Résumé de la décision
M. A B, représenté par son avocat, a déposé une requête le 18 octobre 2023 pour contester le rejet implicite de son recours gracieux concernant un permis de construire modificatif délivré à Mme et M. C. Il a demandé l'annulation de cette décision ainsi que du permis de construire lui-même, et a sollicité une indemnité au titre des frais de justice. Le tribunal a rejeté la requête pour irrecevabilité, constatant que M. B n'avait pas démontré son intérêt à agir, conformément aux exigences de l'article L. 600-1-2 du code de l'urbanisme.
Arguments pertinents
1. Irrecevabilité de la requête : Le tribunal a souligné que M. B n'a pas fourni les précisions nécessaires pour établir son intérêt à agir contre le permis de construire contesté. En vertu de l'article L. 600-1-2 du code de l'urbanisme, il est stipulé qu'une personne doit démontrer que le projet affecte directement les conditions d'occupation ou d'utilisation de son bien. Le tribunal a noté que M. B n'a pas régularisé sa demande malgré une invitation à le faire.
2. Charge de la preuve : Le tribunal a rappelé que c'est au requérant de prouver son intérêt à agir, en fournissant des éléments concrets. En l'absence de tels éléments, la requête est considérée comme manifestement irrecevable. Le juge a le pouvoir d'écarter les allégations insuffisamment étayées sans exiger la preuve du caractère certain des atteintes invoquées.
Interprétations et citations légales
1. Article R. 222-1 du code de justice administrative : Cet article permet aux présidents de tribunal administratif de rejeter des requêtes manifestement irrecevables. Il souligne que la juridiction n'est pas tenue d'inviter l'auteur à régulariser sa demande si celle-ci est manifestement irrecevable.
2. Article L. 600-1-2 du code de l'urbanisme : Cet article précise que seules les personnes ayant un intérêt direct peuvent contester un permis de construire. Il stipule : "Une personne autre que l'Etat, les collectivités territoriales ou leurs groupements ou une association n'est recevable à former un recours pour excès de pouvoir contre un permis de construire, de démolir ou d'aménager que si la construction, l'aménagement ou les travaux sont de nature à affecter directement les conditions d'occupation, d'utilisation ou de jouissance du bien qu'elle détient ou occupe régulièrement."

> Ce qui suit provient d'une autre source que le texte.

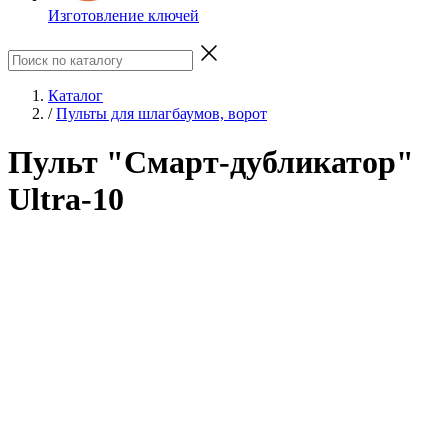
Изготовление ключей
Каталог
/
Пульты для шлагбаумов, ворот
Пульт "Смарт-дубликатор"
Ultra-10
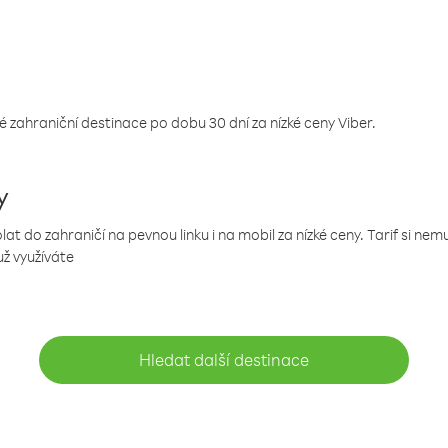
 zahraniční destinace po dobu 30 dní za nízké ceny Viber.
y
 do zahraničí na pevnou linku i na mobil za nízké ceny. Tarif si ne
už využíváte
Hledat další destinace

3. Charge de la preuve : Le tribunal a rappelé que le requérant doit fournir des éléments suffisamment précis pour établir son intérêt à agir. Cela implique que le juge doit apprécier la recevabilité de la requête en fonction des éléments fournis par les parties, sans exiger la preuve du caractère certain des atteintes alléguées.
En conclusion, la décision du tribunal met en lumière l'importance de la démonstration de l'intérêt à agir dans les recours contre les permis de construire, ainsi que la nécessité pour le requérant de fournir des éléments concrets pour justifier sa demande.